- _DATA SECTION_
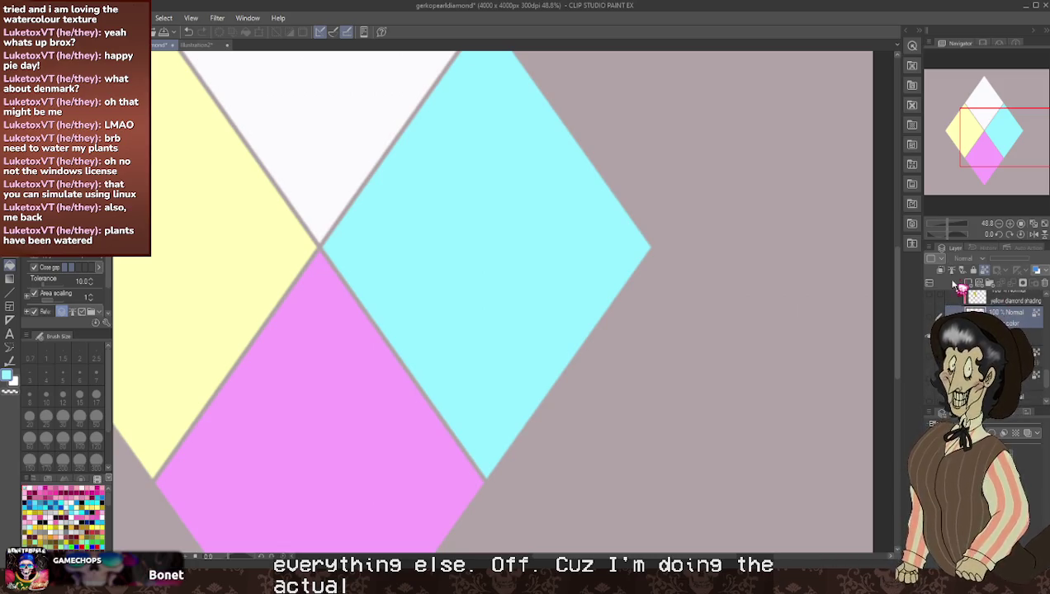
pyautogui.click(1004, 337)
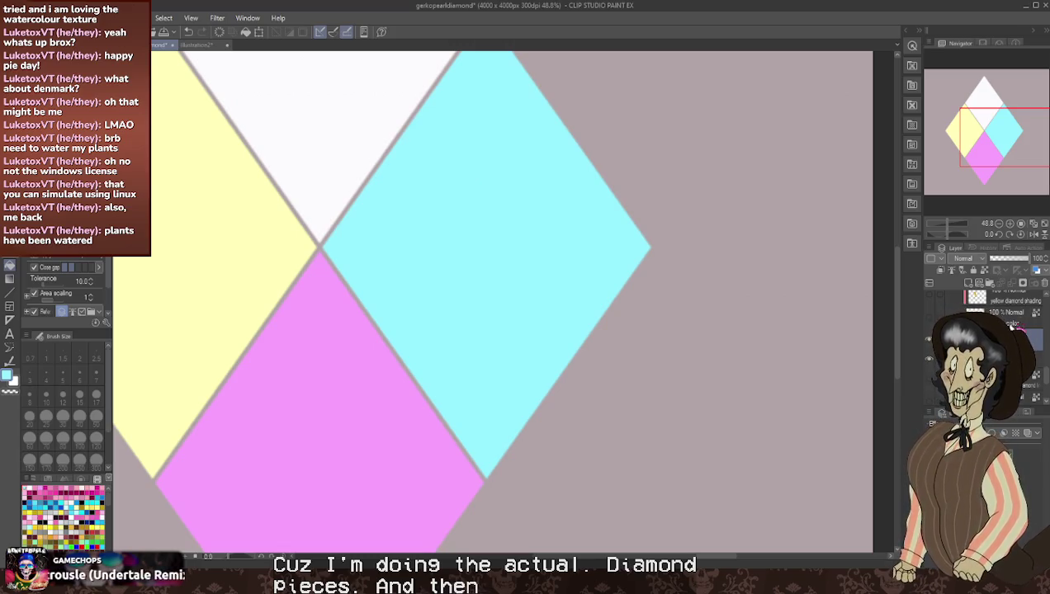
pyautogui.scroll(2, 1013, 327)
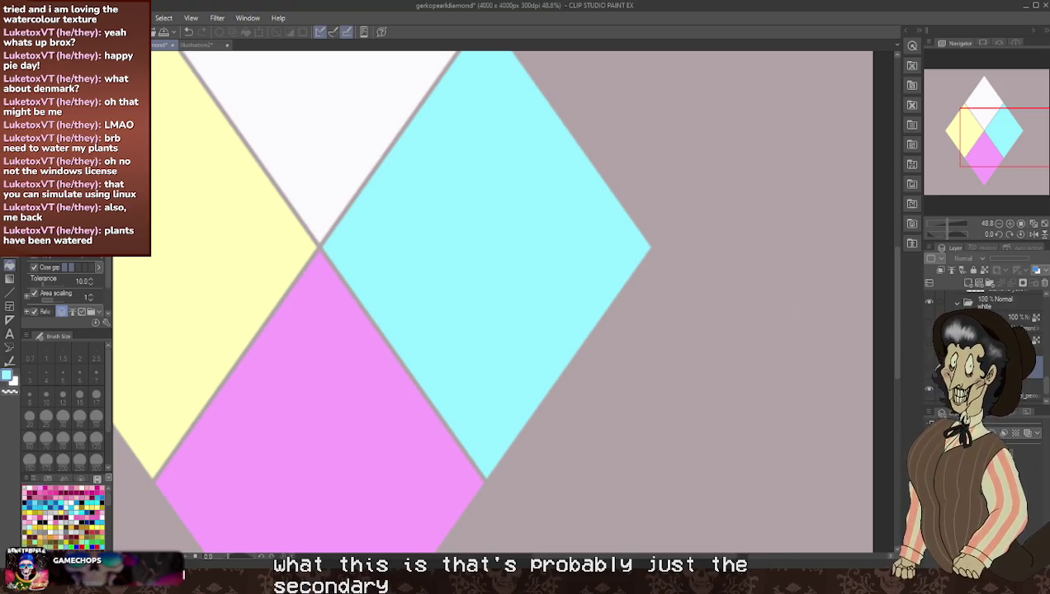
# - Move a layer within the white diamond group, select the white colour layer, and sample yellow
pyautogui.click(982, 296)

- _EXERCISE_
Show me every line in the data above that includes "pyautogui".

- _OUTPUT OF THE TASK_
pyautogui.click(1004, 337)
pyautogui.scroll(2, 1013, 327)
pyautogui.click(982, 296)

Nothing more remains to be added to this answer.